Https not enabled, but still served = broken styles

I have a site in which the URL settings are enabled for http, but not https¹.

Unfortunately, some people still come in via https², and Matrix serves the pages over SSL, but the dynamically generated links³ are still served as http and the page is 'broken'.

I guess the question is: if https is not enabled, why is Matrix even serving the site via https? I would have expected it to automatically rewrite to http. This is a pattern repeated on all of our sites, so it's a system wide problem, not just affecting one site.

Is this a configuration problem with our system? and if so, where?

1) https pages are not cached on our system (is that normal?), so it's slower to load over SSL and we try to avoid it unless necessary

2) Sometimes it's because google sends people to the https version - we're slowly getting on top of this via google webmaster, but it's not the only way they're coming in.

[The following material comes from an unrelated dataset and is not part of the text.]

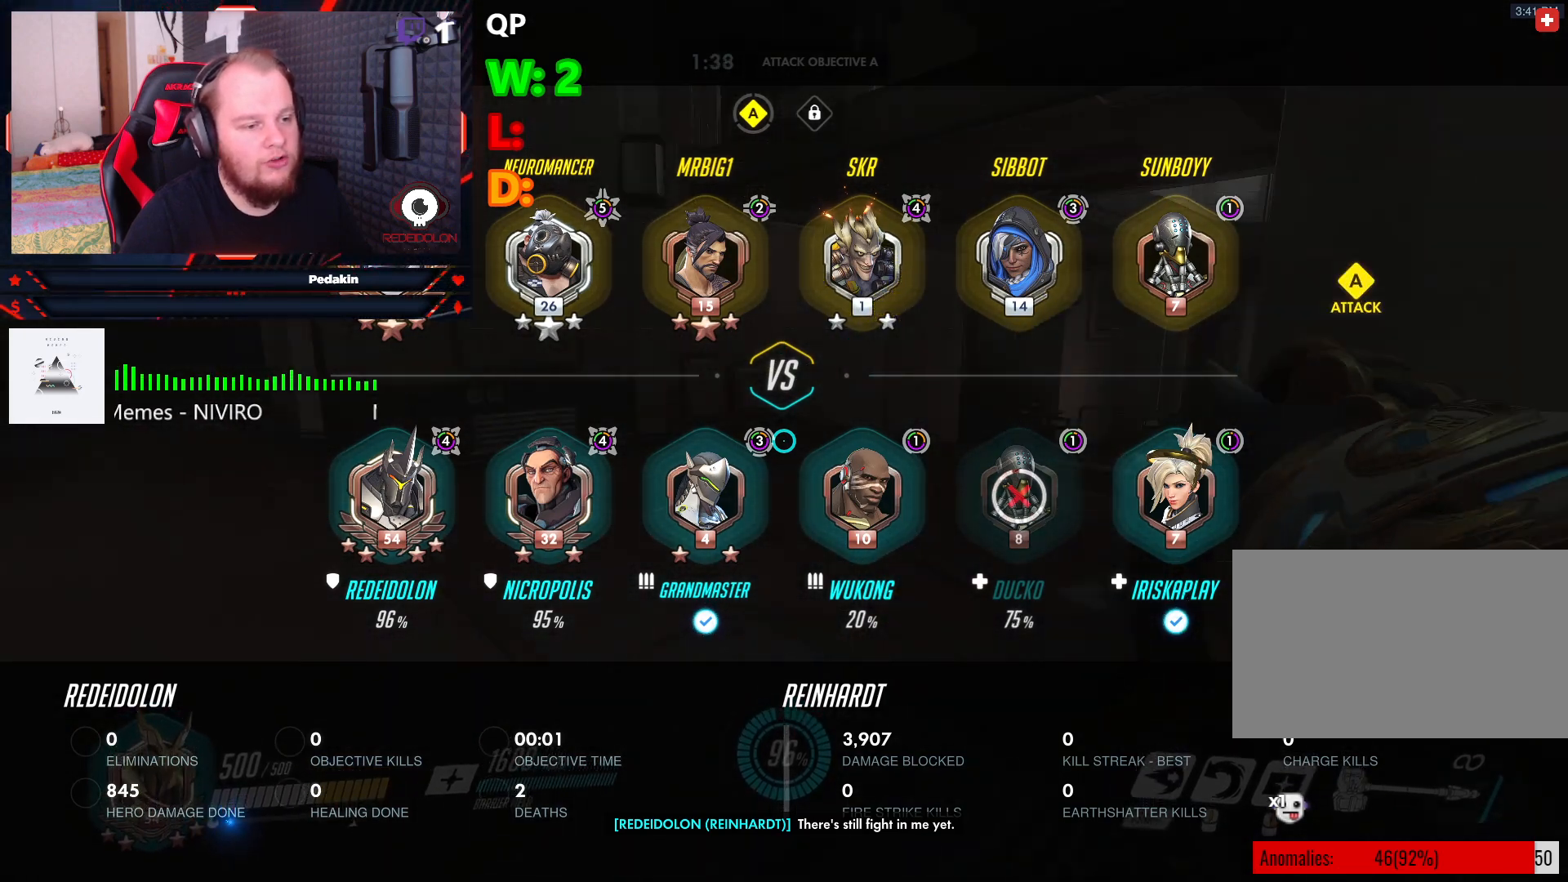
{"keys": ["tab", "w"], "mouse": [], "events": []}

3) eg: mysource_files in the design, linked CSS in the customisation

Generally we handle this by redirecting at the Apache layer back to HTTP if you don't want HTTPS on a particular domain.

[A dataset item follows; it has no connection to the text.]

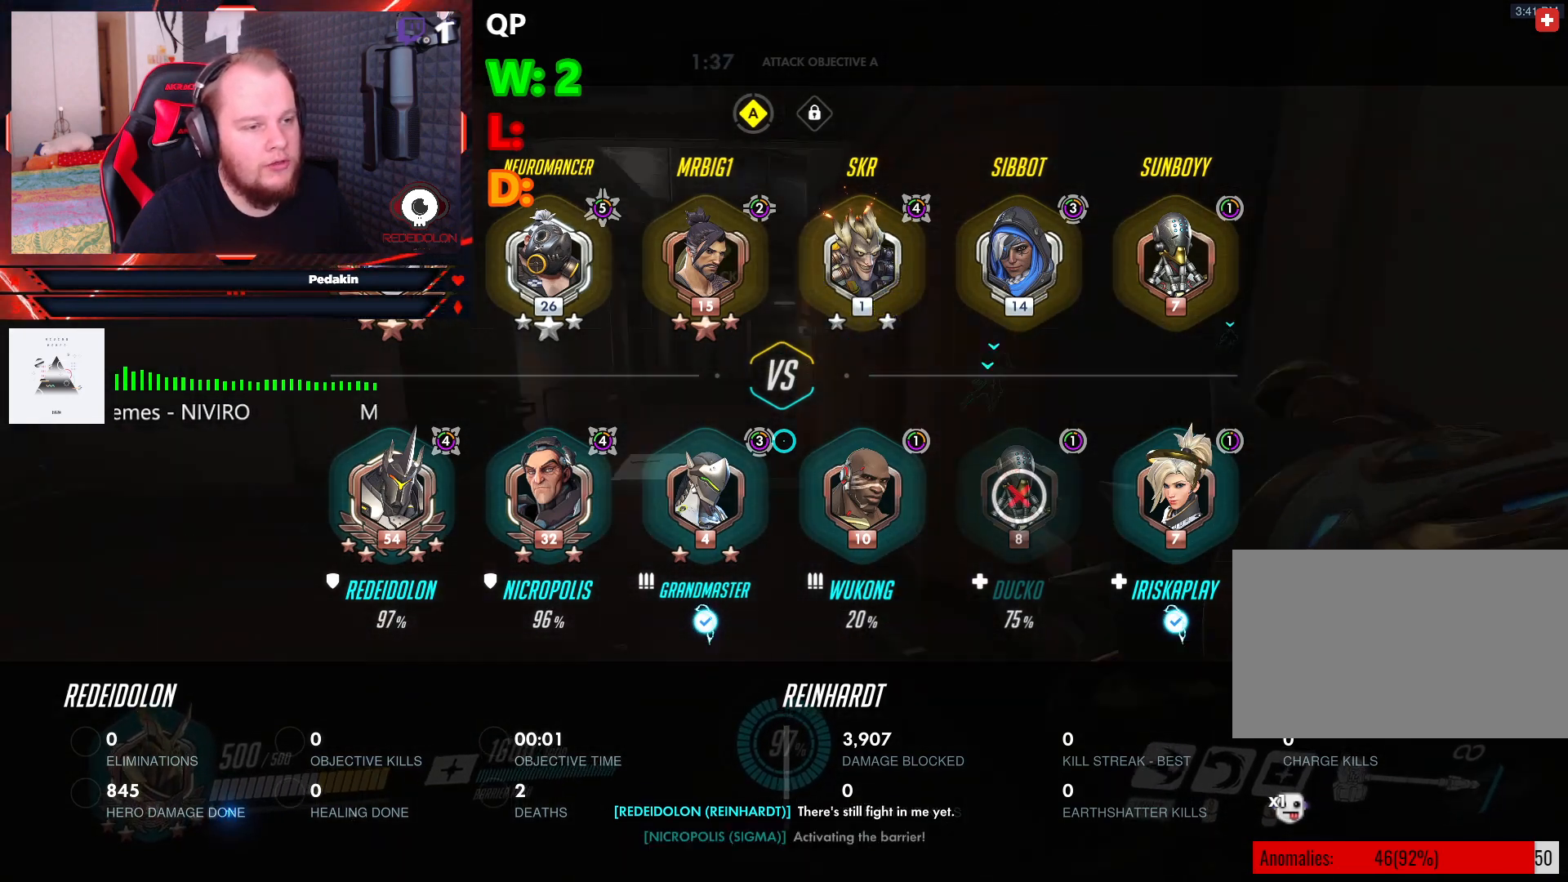
{"keys": ["w"], "mouse": [], "events": [[250, "tab", "up"]]}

If you're a Squiz Supported client your best bet is to contact the support desk, otherwise assuming SSL is offloaded, the rule ends up looking something like:

# Check for SSL offload by Squid, make sure cache_peer contains 'front-end-https=auto' in squid.conf
RewriteCond %{HTTP:Front-End-Https} on [NC]
RewriteRule ^/?(.*) http://YOURADDYGOESHERE/$1 [R,L,QSA]

Google could index your site with HTTPS if you have pages with https anchor links.